Answers from companies in all six of the main industries the survey tracks indicate a positive net employment outlook. This is calculated by subtracting the number of employers who plan to recruit staff from the total who plan to hire.

The most optimistic, gauged by hiring expectations, was the services sector, buoyed by China's strong economic performance.

"Deep-pocketed mainlanders continue to boost the demand for workers in this sector," Chui says. "Consumer enthusiasm for luxury products and services is likely to keep benefiting Hong Kong's tourism industry and related areas in the coming months."

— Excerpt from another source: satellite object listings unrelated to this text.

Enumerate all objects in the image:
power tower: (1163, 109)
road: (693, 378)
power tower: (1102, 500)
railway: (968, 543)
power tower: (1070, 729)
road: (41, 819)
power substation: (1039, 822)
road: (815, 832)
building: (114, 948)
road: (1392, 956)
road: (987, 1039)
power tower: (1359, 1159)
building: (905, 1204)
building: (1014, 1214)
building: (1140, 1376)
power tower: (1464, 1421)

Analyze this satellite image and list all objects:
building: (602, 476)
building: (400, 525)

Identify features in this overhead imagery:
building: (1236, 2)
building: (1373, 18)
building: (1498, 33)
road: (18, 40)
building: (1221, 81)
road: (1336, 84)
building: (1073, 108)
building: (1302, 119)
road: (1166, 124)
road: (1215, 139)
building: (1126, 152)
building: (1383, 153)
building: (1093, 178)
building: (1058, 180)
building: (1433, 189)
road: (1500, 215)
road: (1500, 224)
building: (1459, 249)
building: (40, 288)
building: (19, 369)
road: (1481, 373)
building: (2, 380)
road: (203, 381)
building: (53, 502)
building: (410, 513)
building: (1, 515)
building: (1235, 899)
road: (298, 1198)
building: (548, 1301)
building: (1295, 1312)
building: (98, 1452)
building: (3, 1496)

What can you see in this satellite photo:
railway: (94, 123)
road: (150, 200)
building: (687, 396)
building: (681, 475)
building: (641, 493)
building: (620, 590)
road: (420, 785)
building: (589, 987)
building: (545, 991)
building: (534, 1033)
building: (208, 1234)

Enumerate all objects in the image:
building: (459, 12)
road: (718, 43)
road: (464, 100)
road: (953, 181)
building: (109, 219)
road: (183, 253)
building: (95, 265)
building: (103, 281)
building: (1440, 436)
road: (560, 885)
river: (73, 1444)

She cautions, however, that more expensive rental costs, in a city where rates for retail space are already among the highest in the world, could dampen the creation of frontline positions. "This is an ongoing cost consideration and another factor that may impact employers' ability to hire," she says.

Chui also notes the need to keep a close eye on Hong Kong's external trade and global markets. External shocks could undermine local hiring and, with the economic outlook in the United States and Europe still far from certain, the manufacturing would continue to face challenges.

That said, though, expectations for finance, insurance and real estate are brighter, and this should lead to benefits for areas such as construction and transportation.

"We see employment prospects in a positive light," Chui says. " There is growing demand for specific skill sets in wealth management, accounting and audit, telemarketing and frontline sales."